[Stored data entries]
_ _ _
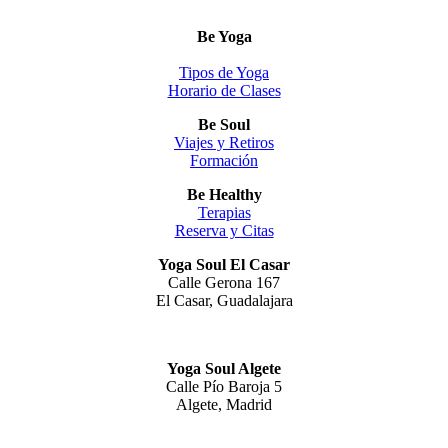
Be Yoga
Tipos de Yoga
Horario de Clases
Be Soul
Viajes y Retiros
Formación
Be Healthy
Terapias
Reserva y Citas
Yoga Soul El Casar
Calle Gerona 167
El Casar, Guadalajara
Yoga Soul Algete
Calle Pío Baroja 5
Algete, Madrid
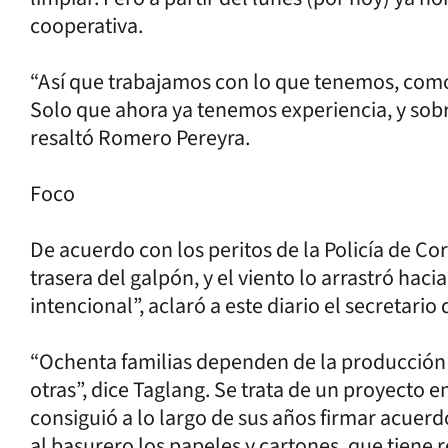
cooperativa.
“Así que trabajamos con lo que tenemos, como 
Solo que ahora ya tenemos experiencia, y sobr
resaltó Romero Pereyra.
Foco
De acuerdo con los peritos de la Policía de Co
trasera del galpón, y el viento lo arrastró haci
intencional”, aclaró a este diario el secretario
“Ochenta familias dependen de la producción 
otras”, dice Taglang. Se trata de un proyecto 
consiguió a lo largo de sus años firmar acuerdo
al basurero los papeles y cartones, que tiene 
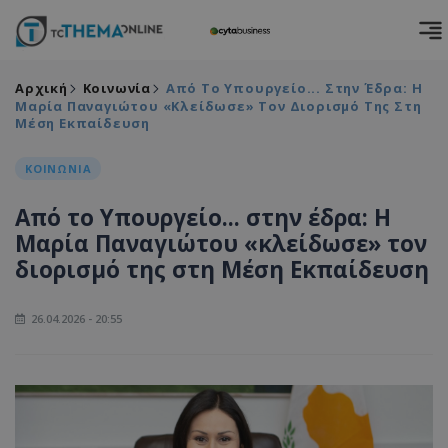
Αρχική
Κοινωνία
Από Το Υπουργείο... Στην Έδρα: Η
Μαρία Παναγιώτου «κλείδωσε» Τον Διορισμό Της Στη
Μέση Εκπαίδευση
ΚΟΙΝΩΝΙΑ
Από το Υπουργείο... στην έδρα: Η
Μαρία Παναγιώτου «κλείδωσε» τον
διορισμό της στη Μέση Εκπαίδευση
26.04.2026 - 20:55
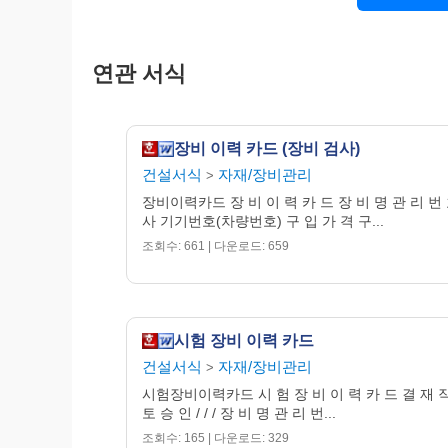
A/S내용:
위치및연락
연관 서식
A/S수리담
장비 이력 카드 (장비 검사)
건설서식
자재/장비관리
>
장비이력카드 장 비 이 력 카 드 장 비 명 관 리 번 
사 기기번호(차량번호) 구 입 가 격 구...
조회수: 661 | 다운로드: 659
시험 장비 이력 카드
건설서식
자재/장비관리
>
시험장비이력카드 시 험 장 비 이 력 카 드 결 재 작
토 승 인 / / / 장 비 명 관 리 번...
조회수: 165 | 다운로드: 329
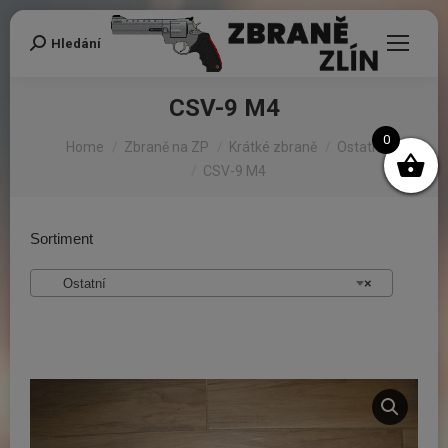
Hledání
Search:
CSV-9 M4
You are here:
0
Home
Zbraně na ZP
Krátké zbraně
Ostatní
CSV-9 M4
Sortiment
Ostatní
×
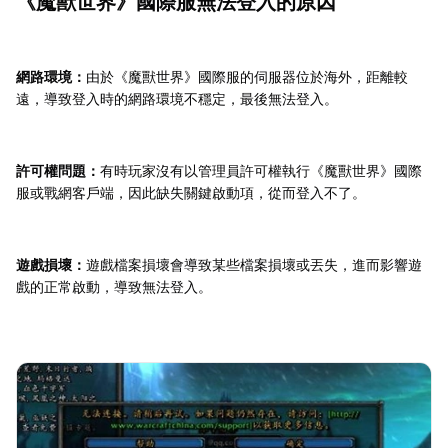
《魔獸世界》國際服無法登入的原因
網路環境：
由於《魔獸世界》國際服的伺服器位於海外，距離較
遠，導致登入時的網路環境不穩定，最後無法登入。
許可權問題：
有時玩家沒有以管理員許可權執行《魔獸世界》國際
服或戰網客戶端，因此缺失關鍵啟動項，從而登入不了。
遊戲損壞：
遊戲檔案損壞會導致某些檔案損壞或丟失，進而影響遊
戲的正常啟動，導致無法登入。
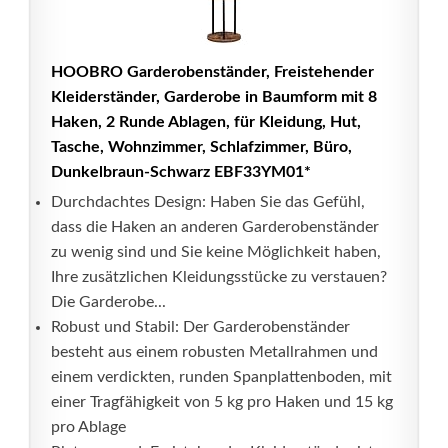
HOOBRO Garderobenständer, Freistehender
Kleiderständer, Garderobe in Baumform mit 8
Haken, 2 Runde Ablagen, für Kleidung, Hut,
Tasche, Wohnzimmer, Schlafzimmer, Büro,
Dunkelbraun-Schwarz EBF33YM01*
Durchdachtes Design: Haben Sie das Gefühl,
dass die Haken an anderen Garderobenständer
zu wenig sind und Sie keine Möglichkeit haben,
Ihre zusätzlichen Kleidungsstücke zu verstauen?
Die Garderobe...
Robust und Stabil: Der Garderobenständer
besteht aus einem robusten Metallrahmen und
einem verdickten, runden Spanplattenboden, mit
einer Tragfähigkeit von 5 kg pro Haken und 15 kg
pro Ablage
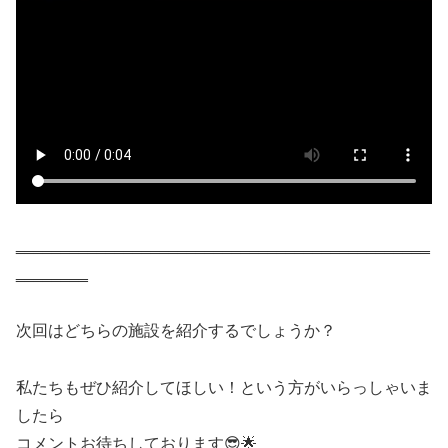
‗‗‗‗‗‗‗‗‗‗‗‗‗‗‗‗‗‗‗‗‗‗‗‗‗‗‗‗‗‗‗‗‗‗‗‗‗‗‗‗‗‗‗‗‗‗
‗‗‗‗‗‗‗‗
次回はどちらの施設を紹介するでしょうか？
私たちもぜひ紹介してほしい！という方がいらっしゃいま
したら
コメントお待ちしております😎🌟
_ _ _
• _Work required_: State how many lines of the rows contain the string "Εκπαίδευση", with case counting. Give only the number.

• _Response to this exercise_: 2